[TASK ITEM A]:
List every goal that the data packages text gives for DISPATCHES data packages.

[TEXT]:
-------------------------
# DISPATCHES data packages
## Introduction
### What is it?
A simple way to distribute and refer to data files that cannot be included directly in the DISPATCHES repository.
### Goals
- Provide a reliable way to access the location of data files from DISPATCHES client code, regardless of the specifics of how DISPATCHES is installed (editable vs non-editable installation, local development vs CI, etc)
- Leverage as much as possible the built-in Python package distribution infrastructure to distribute collections of related non-code-files of small to moderate size (< 100 MB compressed)
- Allow using multiple repositories/package distributions to be used in a seamless way, so that the size limits only apply to each data package independently
### Non-goals
- Manage the packaged data in any way beyond the file-system level
- i.e. the data package infrastructure only provide paths, which the client code uses to load the data in memory according to its specific needs
- Manage and/or expose metadata beyond the name of the package and the Python package distribution used to installed it
- Automatically enforce data distribution compliance requirements (LICENSE, COPYRIGHT, etc)
-------------------------
[Stored data]
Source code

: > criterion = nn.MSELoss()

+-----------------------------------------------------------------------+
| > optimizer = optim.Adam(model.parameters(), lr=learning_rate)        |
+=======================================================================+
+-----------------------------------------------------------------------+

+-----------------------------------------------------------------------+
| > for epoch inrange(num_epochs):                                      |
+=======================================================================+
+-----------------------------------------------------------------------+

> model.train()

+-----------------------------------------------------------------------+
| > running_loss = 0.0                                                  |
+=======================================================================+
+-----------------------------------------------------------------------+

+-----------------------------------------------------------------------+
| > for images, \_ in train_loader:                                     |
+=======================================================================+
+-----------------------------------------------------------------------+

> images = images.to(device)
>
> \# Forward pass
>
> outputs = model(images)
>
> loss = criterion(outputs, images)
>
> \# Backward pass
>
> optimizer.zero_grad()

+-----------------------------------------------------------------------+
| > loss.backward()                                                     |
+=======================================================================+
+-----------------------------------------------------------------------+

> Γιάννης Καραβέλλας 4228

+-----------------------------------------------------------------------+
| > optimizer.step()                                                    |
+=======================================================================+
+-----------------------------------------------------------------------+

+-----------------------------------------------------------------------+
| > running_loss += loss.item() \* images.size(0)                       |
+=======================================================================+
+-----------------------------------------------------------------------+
-------------------------
[TASK ITEM B]:
In the stored data entries, change "images" to "batch" in every line from the start of the entries through the line that contains "Γιάννης Καραβέλλας 4228". Return those lines with nothing else altered.

[RESPONSE AREA A]:
- Provide a reliable way to access the location of data files from DISPATCHES client code, regardless of the specifics of how DISPATCHES is installed (editable vs non-editable installation, local development vs CI, etc)
- Leverage as much as possible the built-in Python package distribution infrastructure to distribute collections of related non-code-files of small to moderate size (< 100 MB compressed)
- Allow using multiple repositories/package distributions to be used in a seamless way, so that the size limits only apply to each data package independently

[RESPONSE AREA B]:
Source code

: > criterion = nn.MSELoss()

+-----------------------------------------------------------------------+
| > optimizer = optim.Adam(model.parameters(), lr=learning_rate)        |
+=======================================================================+
+-----------------------------------------------------------------------+

+-----------------------------------------------------------------------+
| > for epoch inrange(num_epochs):                                      |
+=======================================================================+
+-----------------------------------------------------------------------+

> model.train()

+-----------------------------------------------------------------------+
| > running_loss = 0.0                                                  |
+=======================================================================+
+-----------------------------------------------------------------------+

+-----------------------------------------------------------------------+
| > for batch, \_ in train_loader:                                     |
+=======================================================================+
+-----------------------------------------------------------------------+

> batch = batch.to(device)
>
> \# Forward pass
>
> outputs = model(batch)
>
> loss = criterion(outputs, batch)
>
> \# Backward pass
>
> optimizer.zero_grad()

+-----------------------------------------------------------------------+
| > loss.backward()                                                     |
+=======================================================================+
+-----------------------------------------------------------------------+

> Γιάννης Καραβέλλας 4228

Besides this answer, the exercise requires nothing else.